---------- Extract to read ----------

If all you were looking for from a SmartNICs is to offload the host CPU from having to do networking, thereby saving the datacenter networking tax of 30%, this might be enough to justify their expense. Most of the SmartNIC product offerings from the companies mentioned above run in the $2K to $4K price range. So suppose you’re considering a SmartNIC that costs $3K, with the proper software, and under load testing, you’ve found that it returns 30% of your host CPU cycles, what is the point at which the ROI makes sense? A simplistic approach would suggest that $3K divided by 30% yields a system cost of $10K. So if the cost of your servers is north of $10K, then adding a $3K SmartNIC is a wise decision, but wait, there’s more.

---------- Recorded information ----------

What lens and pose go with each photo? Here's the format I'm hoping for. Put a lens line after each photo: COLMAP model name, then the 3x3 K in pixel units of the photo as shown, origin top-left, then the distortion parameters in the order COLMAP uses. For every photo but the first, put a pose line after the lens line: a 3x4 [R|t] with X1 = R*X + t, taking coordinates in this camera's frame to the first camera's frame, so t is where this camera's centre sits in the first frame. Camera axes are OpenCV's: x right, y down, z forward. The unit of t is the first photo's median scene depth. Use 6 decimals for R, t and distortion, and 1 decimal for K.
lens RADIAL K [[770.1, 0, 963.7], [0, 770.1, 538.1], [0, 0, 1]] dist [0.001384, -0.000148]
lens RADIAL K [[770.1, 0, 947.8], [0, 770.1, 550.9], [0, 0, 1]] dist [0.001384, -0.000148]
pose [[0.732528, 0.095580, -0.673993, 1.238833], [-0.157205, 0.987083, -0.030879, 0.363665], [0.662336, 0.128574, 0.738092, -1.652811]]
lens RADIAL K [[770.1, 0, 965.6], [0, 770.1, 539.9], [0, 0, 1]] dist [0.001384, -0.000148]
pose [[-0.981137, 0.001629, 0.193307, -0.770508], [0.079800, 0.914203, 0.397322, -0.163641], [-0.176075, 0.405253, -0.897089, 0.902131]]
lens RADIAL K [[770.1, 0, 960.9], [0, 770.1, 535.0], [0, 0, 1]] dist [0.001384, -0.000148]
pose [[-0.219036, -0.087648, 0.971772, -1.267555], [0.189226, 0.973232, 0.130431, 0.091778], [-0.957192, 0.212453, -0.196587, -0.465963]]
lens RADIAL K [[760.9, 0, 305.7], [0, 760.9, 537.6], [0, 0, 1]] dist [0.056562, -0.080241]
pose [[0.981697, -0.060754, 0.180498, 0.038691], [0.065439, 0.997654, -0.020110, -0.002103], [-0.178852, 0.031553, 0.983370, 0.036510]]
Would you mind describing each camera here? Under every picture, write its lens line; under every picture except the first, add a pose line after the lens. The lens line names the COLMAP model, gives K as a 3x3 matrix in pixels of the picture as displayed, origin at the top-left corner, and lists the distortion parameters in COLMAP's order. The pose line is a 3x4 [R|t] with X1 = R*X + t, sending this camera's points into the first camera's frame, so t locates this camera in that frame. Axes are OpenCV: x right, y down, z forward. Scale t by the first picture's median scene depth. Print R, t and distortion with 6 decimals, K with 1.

----------

▶ [Complete the following]
1) According to the SmartNIC passage, what price range do most SmartNIC product offerings run in?
2) Return the stretch of the SmartNIC passage from "If all you were" through "wait, there’s more.", copied word for word.
Use only the SmartNIC passage to answer.

▶ [List of answers]
1) $2K to $4K

2)
If all you were looking for from a SmartNICs is to offload the host CPU from having to do networking, thereby saving the datacenter networking tax of 30%, this might be enough to justify their expense. Most of the SmartNIC product offerings from the companies mentioned above run in the $2K to $4K price range. So suppose you’re considering a SmartNIC that costs $3K, with the proper software, and under load testing, you’ve found that it returns 30% of your host CPU cycles, what is the point at which the ROI makes sense? A simplistic approach would suggest that $3K divided by 30% yields a system cost of $10K. So if the cost of your servers is north of $10K, then adding a $3K SmartNIC is a wise decision, but wait, there’s more.